Dans ta Baraque: du vieux rafraîchi pour puncher le salon

Nora Chhun rapaille des vieux meubles ici et là. Elle les nettoie en profondeur, les recouvre de peinture, de cire, de vernis, pose de la jolie quincaillerie et hop! Le produit fini donne tout un punch au salon.
Depuis janvier 2015, elle s'occupe de sa petite entreprise de «récupération créative», qu'elle a appelée Dans ta Baraque (DTB pour les intimes). Pour l'instant, elle n'a pas encore pignon sur rue et expose ses produits sur Facebook et Instagram. Elle a un atelier chez elle dans Saint-Sauveur et un entrepôt dans Limoilou, où ses clients peuvent venir cueillir leurs achats. C'est là qu'elle a donné rendez-vous au Soleil cette semaine.
L'inventaire du moment comprend une vingtaine de pièces plus charmantes les unes que les autres. Des commodes d'une autre époque qu'elle a rénovées sans les dénaturer. Des morceaux plus contemporains, comme un cellier de chez Costco plaqué brun foncé qu'elle a transformé en meuble jaune vif avec des poignées vintage.
Dans un coin est appuyée une règle de plus de six pieds. Une idée d'une cliente pour mesurer ses enfants.

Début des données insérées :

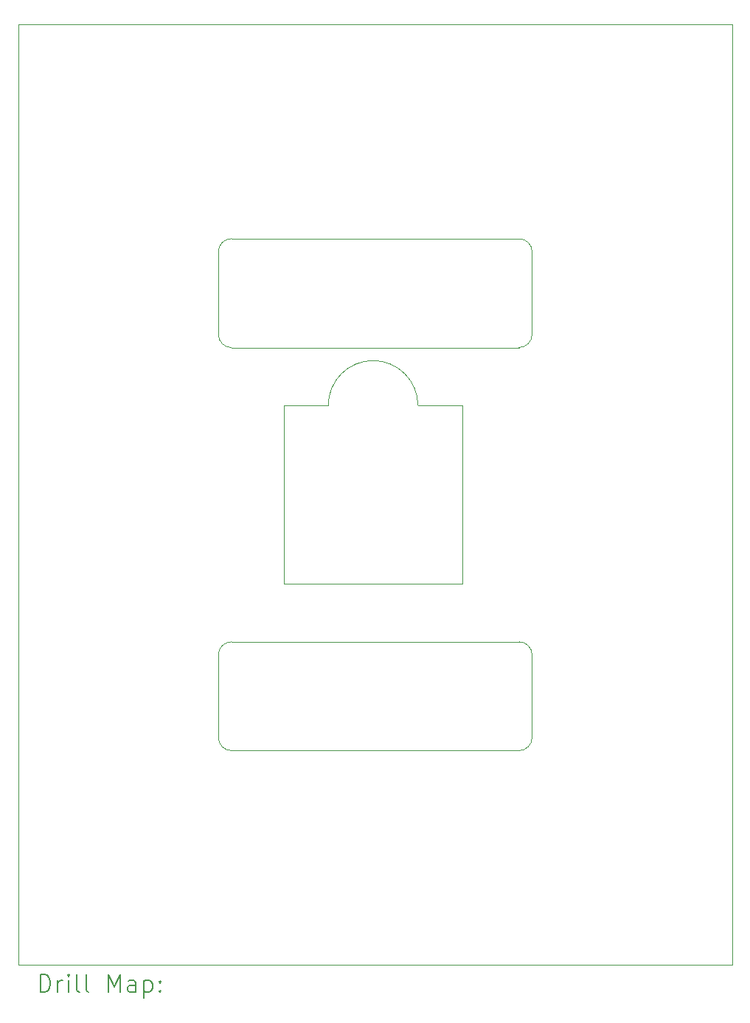
<source format=gbr>
%FSLAX45Y45*%
G04 Gerber Fmt 4.5, Leading zero omitted, Abs format (unit mm)*
G04 Created by KiCad (PCBNEW (6.0.5)) date 2023-01-23 16:51:18*
%MOMM*%
%LPD*%
G01*
G04 APERTURE LIST*
%TA.AperFunction,Profile*%
%ADD10C,0.050000*%
%TD*%
%TA.AperFunction,Profile*%
%ADD11C,0.100000*%
%TD*%
%ADD12C,0.200000*%
G04 APERTURE END LIST*
D10*
X10129200Y-14599800D02*
X18329200Y-14599800D01*
D11*
X13179000Y-10224799D02*
X13179000Y-8174799D01*
D10*
X18329200Y-3799800D02*
X10129200Y-3799800D01*
D11*
X13690000Y-8175000D02*
X13179000Y-8174799D01*
X12428923Y-7359767D02*
G75*
G03*
X12578917Y-7509767I149997J-3D01*
G01*
X15880000Y-12140000D02*
G75*
G03*
X16030000Y-11990000I0J150000D01*
G01*
X12578566Y-10890066D02*
G75*
G03*
X12428566Y-11040066I4J-150004D01*
G01*
D10*
X18329200Y-14599800D02*
X18329200Y-3799800D01*
D11*
X16029917Y-6409767D02*
X16029917Y-7359767D01*
X12429000Y-11990000D02*
G75*
G03*
X12579000Y-12140000I150000J0D01*
G01*
X15879917Y-7509767D02*
G75*
G03*
X16029917Y-7359767I3J149997D01*
G01*
X15229000Y-10224799D02*
X15229000Y-8174799D01*
D10*
X10129200Y-14599800D02*
X10129200Y-3799800D01*
D11*
X15879917Y-6259767D02*
X12578483Y-6259833D01*
X14720000Y-8175000D02*
G75*
G03*
X13690000Y-8175000I-515000J205D01*
G01*
X12428917Y-7359767D02*
X12428483Y-6409833D01*
X14720000Y-8175000D02*
X15229000Y-8174799D01*
X12578483Y-6259833D02*
G75*
G03*
X12428483Y-6409833I-3J-149997D01*
G01*
X16029923Y-6409767D02*
G75*
G03*
X15879917Y-6259767I-150003J-3D01*
G01*
X12579000Y-12140000D02*
X15880000Y-12140000D01*
X16030000Y-11040000D02*
G75*
G03*
X15880000Y-10890000I-150000J0D01*
G01*
X13179000Y-10224799D02*
X15229000Y-10224799D01*
X12429000Y-11990000D02*
X12428566Y-11040066D01*
X12578917Y-7509767D02*
X15879917Y-7509767D01*
X15880000Y-10890000D02*
X12578566Y-10890066D01*
X16030000Y-11040000D02*
X16030000Y-11990000D01*
D12*
X10384319Y-14912776D02*
X10384319Y-14712776D01*
X10431938Y-14712776D01*
X10460510Y-14722300D01*
X10479557Y-14741347D01*
X10489081Y-14760395D01*
X10498605Y-14798490D01*
X10498605Y-14827062D01*
X10489081Y-14865157D01*
X10479557Y-14884204D01*
X10460510Y-14903252D01*
X10431938Y-14912776D01*
X10384319Y-14912776D01*
X10584319Y-14912776D02*
X10584319Y-14779442D01*
X10584319Y-14817538D02*
X10593843Y-14798490D01*
X10603367Y-14788966D01*
X10622414Y-14779442D01*
X10641462Y-14779442D01*
X10708129Y-14912776D02*
X10708129Y-14779442D01*
X10708129Y-14712776D02*
X10698605Y-14722300D01*
X10708129Y-14731823D01*
X10717652Y-14722300D01*
X10708129Y-14712776D01*
X10708129Y-14731823D01*
X10831938Y-14912776D02*
X10812890Y-14903252D01*
X10803367Y-14884204D01*
X10803367Y-14712776D01*
X10936700Y-14912776D02*
X10917652Y-14903252D01*
X10908129Y-14884204D01*
X10908129Y-14712776D01*
X11165271Y-14912776D02*
X11165271Y-14712776D01*
X11231938Y-14855633D01*
X11298605Y-14712776D01*
X11298605Y-14912776D01*
X11479557Y-14912776D02*
X11479557Y-14808014D01*
X11470033Y-14788966D01*
X11450986Y-14779442D01*
X11412890Y-14779442D01*
X11393843Y-14788966D01*
X11479557Y-14903252D02*
X11460509Y-14912776D01*
X11412890Y-14912776D01*
X11393843Y-14903252D01*
X11384319Y-14884204D01*
X11384319Y-14865157D01*
X11393843Y-14846109D01*
X11412890Y-14836585D01*
X11460509Y-14836585D01*
X11479557Y-14827062D01*
X11574795Y-14779442D02*
X11574795Y-14979442D01*
X11574795Y-14788966D02*
X11593843Y-14779442D01*
X11631938Y-14779442D01*
X11650986Y-14788966D01*
X11660509Y-14798490D01*
X11670033Y-14817538D01*
X11670033Y-14874681D01*
X11660509Y-14893728D01*
X11650986Y-14903252D01*
X11631938Y-14912776D01*
X11593843Y-14912776D01*
X11574795Y-14903252D01*
X11755748Y-14893728D02*
X11765271Y-14903252D01*
X11755748Y-14912776D01*
X11746224Y-14903252D01*
X11755748Y-14893728D01*
X11755748Y-14912776D01*
X11755748Y-14788966D02*
X11765271Y-14798490D01*
X11755748Y-14808014D01*
X11746224Y-14798490D01*
X11755748Y-14788966D01*
X11755748Y-14808014D01*
M02*

</source>
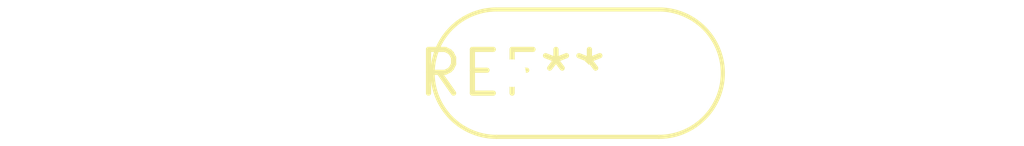
<source format=kicad_pcb>
(kicad_pcb (version 20240108) (generator pcbnew)

  (general
    (thickness 1.6)
  )

  (paper "A4")
  (layers
    (0 "F.Cu" signal)
    (31 "B.Cu" signal)
    (32 "B.Adhes" user "B.Adhesive")
    (33 "F.Adhes" user "F.Adhesive")
    (34 "B.Paste" user)
    (35 "F.Paste" user)
    (36 "B.SilkS" user "B.Silkscreen")
    (37 "F.SilkS" user "F.Silkscreen")
    (38 "B.Mask" user)
    (39 "F.Mask" user)
    (40 "Dwgs.User" user "User.Drawings")
    (41 "Cmts.User" user "User.Comments")
    (42 "Eco1.User" user "User.Eco1")
    (43 "Eco2.User" user "User.Eco2")
    (44 "Edge.Cuts" user)
    (45 "Margin" user)
    (46 "B.CrtYd" user "B.Courtyard")
    (47 "F.CrtYd" user "F.Courtyard")
    (48 "B.Fab" user)
    (49 "F.Fab" user)
    (50 "User.1" user)
    (51 "User.2" user)
    (52 "User.3" user)
    (53 "User.4" user)
    (54 "User.5" user)
    (55 "User.6" user)
    (56 "User.7" user)
    (57 "User.8" user)
    (58 "User.9" user)
  )

  (setup
    (pad_to_mask_clearance 0)
    (pcbplotparams
      (layerselection 0x00010fc_ffffffff)
      (plot_on_all_layers_selection 0x0000000_00000000)
      (disableapertmacros false)
      (usegerberextensions false)
      (usegerberattributes false)
      (usegerberadvancedattributes false)
      (creategerberjobfile false)
      (dashed_line_dash_ratio 12.000000)
      (dashed_line_gap_ratio 3.000000)
      (svgprecision 4)
      (plotframeref false)
      (viasonmask false)
      (mode 1)
      (useauxorigin false)
      (hpglpennumber 1)
      (hpglpenspeed 20)
      (hpglpendiameter 15.000000)
      (dxfpolygonmode false)
      (dxfimperialunits false)
      (dxfusepcbnewfont false)
      (psnegative false)
      (psa4output false)
      (plotreference false)
      (plotvalue false)
      (plotinvisibletext false)
      (sketchpadsonfab false)
      (subtractmaskfromsilk false)
      (outputformat 1)
      (mirror false)
      (drillshape 1)
      (scaleselection 1)
      (outputdirectory "")
    )
  )

  (net 0 "")

  (footprint "Crystal_HC52-U-3Pin_Vertical" (layer "F.Cu") (at 0 0))

)

</source>
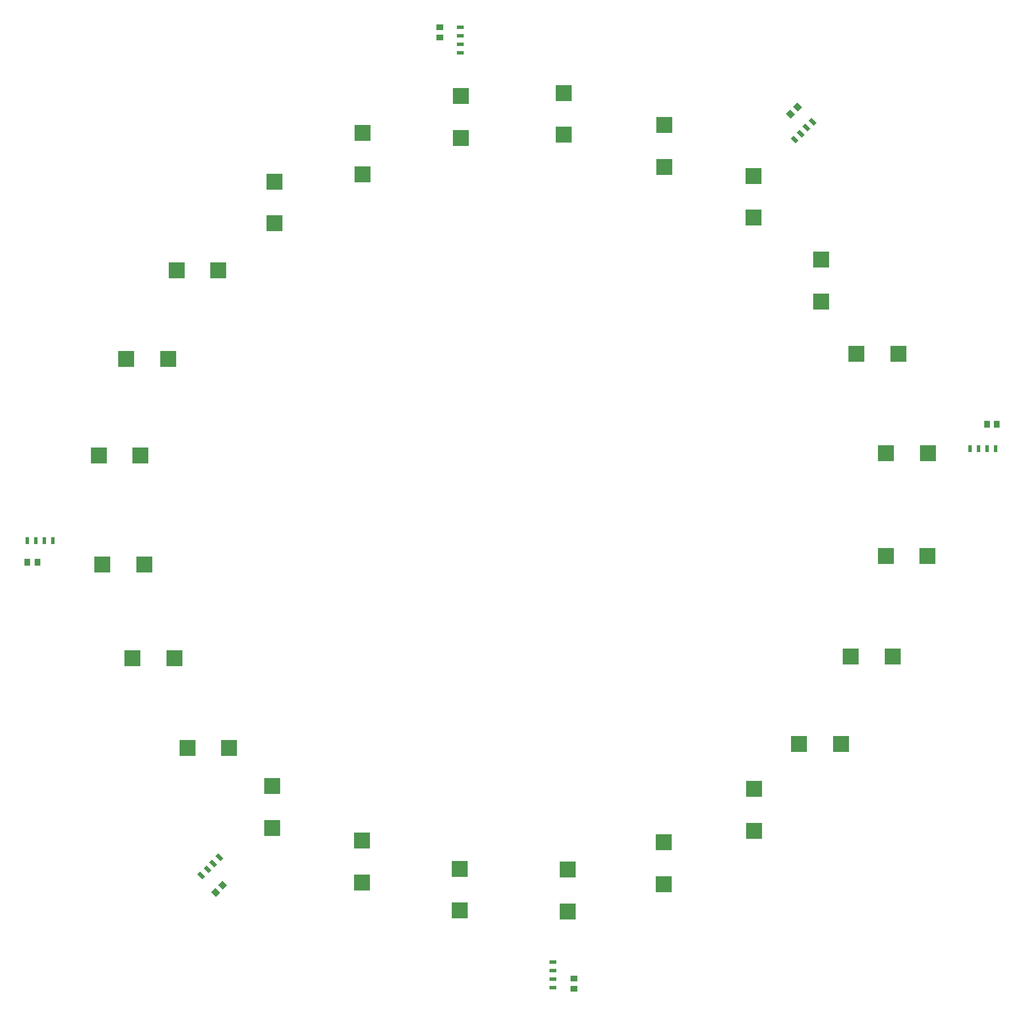
<source format=gbr>
G04 #@! TF.FileFunction,Paste,Bot*
%FSLAX46Y46*%
G04 Gerber Fmt 4.6, Leading zero omitted, Abs format (unit mm)*
G04 Created by KiCad (PCBNEW 4.0.1-stable) date 2/3/2016 8:32:50 AM*
%MOMM*%
G01*
G04 APERTURE LIST*
%ADD10C,0.100000*%
%ADD11R,2.430000X2.370000*%
%ADD12R,2.370000X2.430000*%
%ADD13R,1.000760X0.899160*%
%ADD14R,0.899160X1.000760*%
%ADD15R,1.050000X0.600000*%
%ADD16R,0.600000X1.050000*%
G04 APERTURE END LIST*
D10*
D11*
X99305040Y-32674880D03*
X99305040Y-26434880D03*
D12*
X134433242Y-123529800D03*
X140673242Y-123529800D03*
X41312640Y-110697720D03*
X35072640Y-110697720D03*
D11*
X114321520Y-37485640D03*
X114321520Y-31245640D03*
X127727640Y-130188800D03*
X127727640Y-136428800D03*
D12*
X36842240Y-96727720D03*
X30602240Y-96727720D03*
D11*
X127595560Y-45049760D03*
X127595560Y-38809760D03*
X114280880Y-138154240D03*
X114280880Y-144394240D03*
D12*
X36283440Y-80517440D03*
X30043440Y-80517440D03*
D11*
X137659040Y-57505920D03*
X137659040Y-51265920D03*
X99929880Y-142218240D03*
X99929880Y-148458240D03*
D12*
X40423640Y-66049600D03*
X34183640Y-66049600D03*
X142961680Y-65328240D03*
X149201680Y-65328240D03*
D11*
X83821200Y-142096320D03*
X83821200Y-148336320D03*
D12*
X47896320Y-52912720D03*
X41656320Y-52912720D03*
X147386360Y-80156760D03*
X153626360Y-80156760D03*
D11*
X69292400Y-137905320D03*
X69292400Y-144145320D03*
X56267280Y-45883762D03*
X56267280Y-39643762D03*
D12*
X147331362Y-95498360D03*
X153571362Y-95498360D03*
D11*
X55881200Y-129802720D03*
X55881200Y-136042720D03*
X69343200Y-38599042D03*
X69343200Y-32359042D03*
D12*
X142129442Y-110489440D03*
X148369442Y-110489440D03*
X49506680Y-124129240D03*
X43266680Y-124129240D03*
D11*
X83999000Y-33167640D03*
X83999000Y-26927640D03*
D13*
X80915440Y-16631360D03*
X80915440Y-18135040D03*
D14*
X163887080Y-75813360D03*
X162383400Y-75813360D03*
X19437280Y-96417840D03*
X20940960Y-96417840D03*
D10*
G36*
X134254032Y-29181892D02*
X133546388Y-28474248D01*
X134182190Y-27838446D01*
X134889834Y-28546090D01*
X134254032Y-29181892D01*
X134254032Y-29181892D01*
G37*
G36*
X133190770Y-30245154D02*
X132483126Y-29537510D01*
X133118928Y-28901708D01*
X133826572Y-29609352D01*
X133190770Y-30245154D01*
X133190770Y-30245154D01*
G37*
D13*
X100839200Y-159994040D03*
X100839200Y-158490360D03*
D10*
G36*
X47429488Y-144928908D02*
X48137132Y-145636552D01*
X47501330Y-146272354D01*
X46793686Y-145564710D01*
X47429488Y-144928908D01*
X47429488Y-144928908D01*
G37*
G36*
X48492750Y-143865646D02*
X49200394Y-144573290D01*
X48564592Y-145209092D01*
X47856948Y-144501448D01*
X48492750Y-143865646D01*
X48492750Y-143865646D01*
G37*
D15*
X83932440Y-19186600D03*
X83932440Y-20456600D03*
X83932440Y-17916600D03*
X83932440Y-16646600D03*
D16*
X161169280Y-79450120D03*
X159899280Y-79450120D03*
X162439280Y-79450120D03*
X163709280Y-79450120D03*
X21977280Y-93197640D03*
X23247280Y-93197640D03*
X20707280Y-93197640D03*
X19437280Y-93197640D03*
D10*
G36*
X134787350Y-33054999D02*
X134044888Y-32312537D01*
X134469152Y-31888273D01*
X135211614Y-32630735D01*
X134787350Y-33054999D01*
X134787350Y-33054999D01*
G37*
G36*
X133889324Y-33953025D02*
X133146862Y-33210563D01*
X133571126Y-32786299D01*
X134313588Y-33528761D01*
X133889324Y-33953025D01*
X133889324Y-33953025D01*
G37*
G36*
X135685375Y-32156974D02*
X134942913Y-31414512D01*
X135367177Y-30990248D01*
X136109639Y-31732710D01*
X135685375Y-32156974D01*
X135685375Y-32156974D01*
G37*
G36*
X136583401Y-31258948D02*
X135840939Y-30516486D01*
X136265203Y-30092222D01*
X137007665Y-30834684D01*
X136583401Y-31258948D01*
X136583401Y-31258948D01*
G37*
D15*
X97771400Y-157261000D03*
X97771400Y-155991000D03*
X97771400Y-158531000D03*
X97771400Y-159801000D03*
D10*
G36*
X46972370Y-140684961D02*
X47714832Y-141427423D01*
X47290568Y-141851687D01*
X46548106Y-141109225D01*
X46972370Y-140684961D01*
X46972370Y-140684961D01*
G37*
G36*
X47870396Y-139786935D02*
X48612858Y-140529397D01*
X48188594Y-140953661D01*
X47446132Y-140211199D01*
X47870396Y-139786935D01*
X47870396Y-139786935D01*
G37*
G36*
X46074345Y-141582986D02*
X46816807Y-142325448D01*
X46392543Y-142749712D01*
X45650081Y-142007250D01*
X46074345Y-141582986D01*
X46074345Y-141582986D01*
G37*
G36*
X45176319Y-142481012D02*
X45918781Y-143223474D01*
X45494517Y-143647738D01*
X44752055Y-142905276D01*
X45176319Y-142481012D01*
X45176319Y-142481012D01*
G37*
M02*

</source>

Dans le même genre, la créatrice a imaginé une planche de surf de cinq pieds, elle aussi graduée et décorée de chevrons blancs.
Nora Chhun n'a aucune formation en ébénisterie. «Mais j'ai toujours bricolé pour moi. Mes amis me poussent, me passent des commandes», dit celle qui a étudié en commercialisation de la mode et travaille à temps plein en marketing, dans le milieu du plein air. «Ça m'a aidée à solidifier mon entreprise.»
DTB propose un service personnalisé. «Je peux me déplacer chez les gens, par exemple pour travailler une armoire héritée d'une grand-mère et difficile à déplacer», suggère Nora Chhun. Elle reçoit beaucoup de commandes, notamment de bibliothèques «de telle dimension, de tel fini, pour tel budget».
Elle prévient que «ça peut prendre deux jours ou deux mois» pour dénicher le bon meuble à recycler, la perle rare. Il ne faut pas être pressé, mais les clients comprennent sa démarche, dit-elle. Ultimement, ils auront chez eux une pièce tout à fait unique.
L'entrepreneure de 30 ans ne veut pas se cantonner dans un style. «Je m'influence de mes voyages. Je donne souvent à mes meubles des noms de villes que j'ai visitées.» Lorsqu'elle avait 24 ans, elle est partie se «ressourcer» de par le monde. Elle est revenue avec cette envie de créer quelque chose. Et avec cette conscience que nous consommons trop, que les sites d'enfouissement débordent et qu'il est nécessaire de réutiliser ce qui est vieux et désuet.
Ses meubles auxquels elle refait une beauté sont vendus entre 100 $ et 600 $ pour les plus gros morceaux. Quant aux accessoires, décorations murales, porte-clés, crochets et compagnie, ils se détaillent généralement sous les 100 $.